» **EXTRACTED RECORDS**:

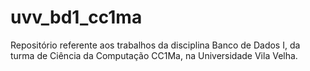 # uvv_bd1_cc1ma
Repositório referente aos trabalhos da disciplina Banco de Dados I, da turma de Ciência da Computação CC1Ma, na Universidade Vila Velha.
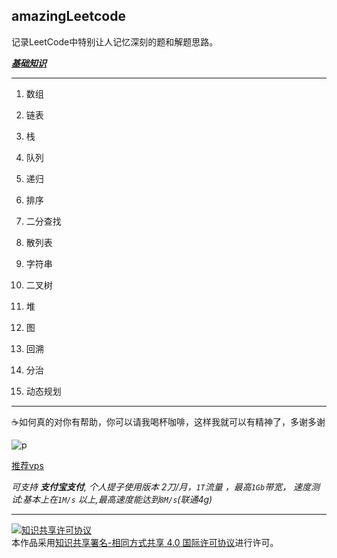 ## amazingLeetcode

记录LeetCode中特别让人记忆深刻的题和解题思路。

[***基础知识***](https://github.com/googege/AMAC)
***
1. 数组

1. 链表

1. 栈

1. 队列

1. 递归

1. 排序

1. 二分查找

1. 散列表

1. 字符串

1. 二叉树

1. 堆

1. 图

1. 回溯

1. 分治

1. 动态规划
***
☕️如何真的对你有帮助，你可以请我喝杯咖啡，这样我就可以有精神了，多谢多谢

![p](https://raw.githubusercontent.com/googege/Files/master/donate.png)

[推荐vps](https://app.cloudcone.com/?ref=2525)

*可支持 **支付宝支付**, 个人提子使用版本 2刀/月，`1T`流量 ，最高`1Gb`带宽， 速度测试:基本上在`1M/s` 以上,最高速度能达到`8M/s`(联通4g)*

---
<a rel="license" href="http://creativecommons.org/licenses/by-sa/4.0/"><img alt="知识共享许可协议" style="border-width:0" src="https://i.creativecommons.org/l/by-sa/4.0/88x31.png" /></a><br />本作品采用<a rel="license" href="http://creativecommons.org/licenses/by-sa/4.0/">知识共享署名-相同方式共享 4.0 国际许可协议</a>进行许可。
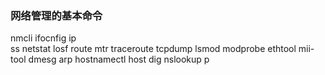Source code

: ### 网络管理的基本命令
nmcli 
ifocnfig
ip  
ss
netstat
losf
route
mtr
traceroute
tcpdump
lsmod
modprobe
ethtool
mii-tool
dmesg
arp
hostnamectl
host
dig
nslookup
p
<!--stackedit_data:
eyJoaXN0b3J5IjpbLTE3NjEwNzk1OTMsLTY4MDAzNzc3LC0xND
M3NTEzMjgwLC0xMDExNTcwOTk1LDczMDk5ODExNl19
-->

» **WORK INSTRUCTIONS**:
Pictures in the listing above must be skipped; everything else should be copied exactly.

» **OUTPUT OF THE TASK**:
 # uvv_bd1_cc1ma
Repositório referente aos trabalhos da disciplina Banco de Dados I, da turma de Ciência da Computação CC1Ma, na Universidade Vila Velha.
 ## amazingLeetcode

记录LeetCode中特别让人记忆深刻的题和解题思路。

[***基础知识***](https://github.com/googege/AMAC)
***
1. 数组

1. 链表

1. 栈

1. 队列

1. 递归

1. 排序

1. 二分查找

1. 散列表

1. 字符串

1. 二叉树

1. 堆

1. 图

1. 回溯

1. 分治

1. 动态规划
***
☕️如何真的对你有帮助，你可以请我喝杯咖啡，这样我就可以有精神了，多谢多谢

![p](https://raw.githubusercontent.com/googege/Files/master/donate.png)

[推荐vps](https://app.cloudcone.com/?ref=2525)

*可支持 **支付宝支付**, 个人提子使用版本 2刀/月，`1T`流量 ，最高`1Gb`带宽， 速度测试:基本上在`1M/s` 以上,最高速度能达到`8M/s`(联通4g)*

---
<a rel="license" href="http://creativecommons.org/licenses/by-sa/4.0/"><img alt="知识共享许可协议" style="border-width:0" src="https://i.creativecommons.org/l/by-sa/4.0/88x31.png" /></a><br />本作品采用<a rel="license" href="http://creativecommons.org/licenses/by-sa/4.0/">知识共享署名-相同方式共享 4.0 国际许可协议</a>进行许可。
Source code

: ### 网络管理的基本命令
nmcli 
ifocnfig
ip  
ss
netstat
losf
route
mtr
traceroute
tcpdump
lsmod
modprobe
ethtool
mii-tool
dmesg
arp
hostnamectl
host
dig
nslookup
p
<!--stackedit_data:
eyJoaXN0b3J5IjpbLTE3NjEwNzk1OTMsLTY4MDAzNzc3LC0xND
M3NTEzMjgwLC0xMDExNTcwOTk1LDczMDk5ODExNl19
-->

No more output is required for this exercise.